**Exercise goal:** The answer must be every line from the entries below that includes "read".
++++++++++++++++++++
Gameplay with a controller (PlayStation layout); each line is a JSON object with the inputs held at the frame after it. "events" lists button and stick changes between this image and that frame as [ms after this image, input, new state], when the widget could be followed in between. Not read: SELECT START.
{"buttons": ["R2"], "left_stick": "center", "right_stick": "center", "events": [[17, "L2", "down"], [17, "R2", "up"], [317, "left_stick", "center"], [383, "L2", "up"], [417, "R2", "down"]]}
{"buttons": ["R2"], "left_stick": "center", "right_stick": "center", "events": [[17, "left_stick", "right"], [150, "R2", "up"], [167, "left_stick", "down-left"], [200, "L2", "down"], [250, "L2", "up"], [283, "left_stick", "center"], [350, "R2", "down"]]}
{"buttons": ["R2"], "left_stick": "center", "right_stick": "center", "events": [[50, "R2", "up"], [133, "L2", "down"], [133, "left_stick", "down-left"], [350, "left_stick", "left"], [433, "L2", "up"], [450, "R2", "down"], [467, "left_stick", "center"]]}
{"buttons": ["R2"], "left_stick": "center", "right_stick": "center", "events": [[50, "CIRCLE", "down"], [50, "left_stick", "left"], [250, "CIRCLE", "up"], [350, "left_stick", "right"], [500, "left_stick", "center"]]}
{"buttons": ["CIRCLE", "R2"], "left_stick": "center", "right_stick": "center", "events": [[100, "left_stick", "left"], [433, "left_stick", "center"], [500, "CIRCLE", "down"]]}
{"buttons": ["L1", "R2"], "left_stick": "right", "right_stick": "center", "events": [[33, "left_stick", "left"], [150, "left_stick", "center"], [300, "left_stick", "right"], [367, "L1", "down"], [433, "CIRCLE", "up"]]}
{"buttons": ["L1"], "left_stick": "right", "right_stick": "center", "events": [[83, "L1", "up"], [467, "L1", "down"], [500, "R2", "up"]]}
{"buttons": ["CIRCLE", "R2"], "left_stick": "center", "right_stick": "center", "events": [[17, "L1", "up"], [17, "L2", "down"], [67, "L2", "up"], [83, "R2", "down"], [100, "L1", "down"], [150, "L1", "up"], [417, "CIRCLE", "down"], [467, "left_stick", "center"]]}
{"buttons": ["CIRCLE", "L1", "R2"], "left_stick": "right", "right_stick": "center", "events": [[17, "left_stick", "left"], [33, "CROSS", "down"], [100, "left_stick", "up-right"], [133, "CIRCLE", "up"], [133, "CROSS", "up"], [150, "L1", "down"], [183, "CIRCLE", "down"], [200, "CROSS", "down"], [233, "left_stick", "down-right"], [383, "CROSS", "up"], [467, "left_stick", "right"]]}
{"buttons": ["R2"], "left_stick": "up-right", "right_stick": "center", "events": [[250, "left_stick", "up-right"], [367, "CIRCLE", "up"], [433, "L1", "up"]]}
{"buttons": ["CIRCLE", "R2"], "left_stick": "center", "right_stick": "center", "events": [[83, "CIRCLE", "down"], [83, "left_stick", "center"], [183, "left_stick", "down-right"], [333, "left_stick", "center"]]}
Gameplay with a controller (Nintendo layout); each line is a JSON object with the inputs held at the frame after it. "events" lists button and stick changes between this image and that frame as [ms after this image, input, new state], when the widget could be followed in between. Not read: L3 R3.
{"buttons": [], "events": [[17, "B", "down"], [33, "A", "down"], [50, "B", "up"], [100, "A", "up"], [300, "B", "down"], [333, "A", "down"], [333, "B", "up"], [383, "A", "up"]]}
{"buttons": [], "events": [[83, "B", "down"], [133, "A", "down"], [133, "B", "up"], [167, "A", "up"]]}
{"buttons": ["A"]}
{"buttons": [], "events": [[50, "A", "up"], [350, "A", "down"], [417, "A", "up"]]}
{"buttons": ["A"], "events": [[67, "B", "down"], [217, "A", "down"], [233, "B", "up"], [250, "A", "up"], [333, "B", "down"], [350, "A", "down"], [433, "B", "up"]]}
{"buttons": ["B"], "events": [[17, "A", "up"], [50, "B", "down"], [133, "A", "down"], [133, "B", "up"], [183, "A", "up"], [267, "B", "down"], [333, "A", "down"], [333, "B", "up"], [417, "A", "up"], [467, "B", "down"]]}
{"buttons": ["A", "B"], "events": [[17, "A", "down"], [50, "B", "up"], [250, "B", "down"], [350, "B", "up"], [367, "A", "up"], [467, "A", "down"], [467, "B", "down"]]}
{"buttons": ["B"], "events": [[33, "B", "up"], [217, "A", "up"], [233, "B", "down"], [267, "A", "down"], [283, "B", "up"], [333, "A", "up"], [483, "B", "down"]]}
++++++++++++++++++++
**Solution:**
Gameplay with a controller (PlayStation layout); each line is a JSON object with the inputs held at the frame after it. "events" lists button and stick changes between this image and that frame as [ms after this image, input, new state], when the widget could be followed in between. Not read: SELECT START.
Gameplay with a controller (Nintendo layout); each line is a JSON object with the inputs held at the frame after it. "events" lists button and stick changes between this image and that frame as [ms after this image, input, new state], when the widget could be followed in between. Not read: L3 R3.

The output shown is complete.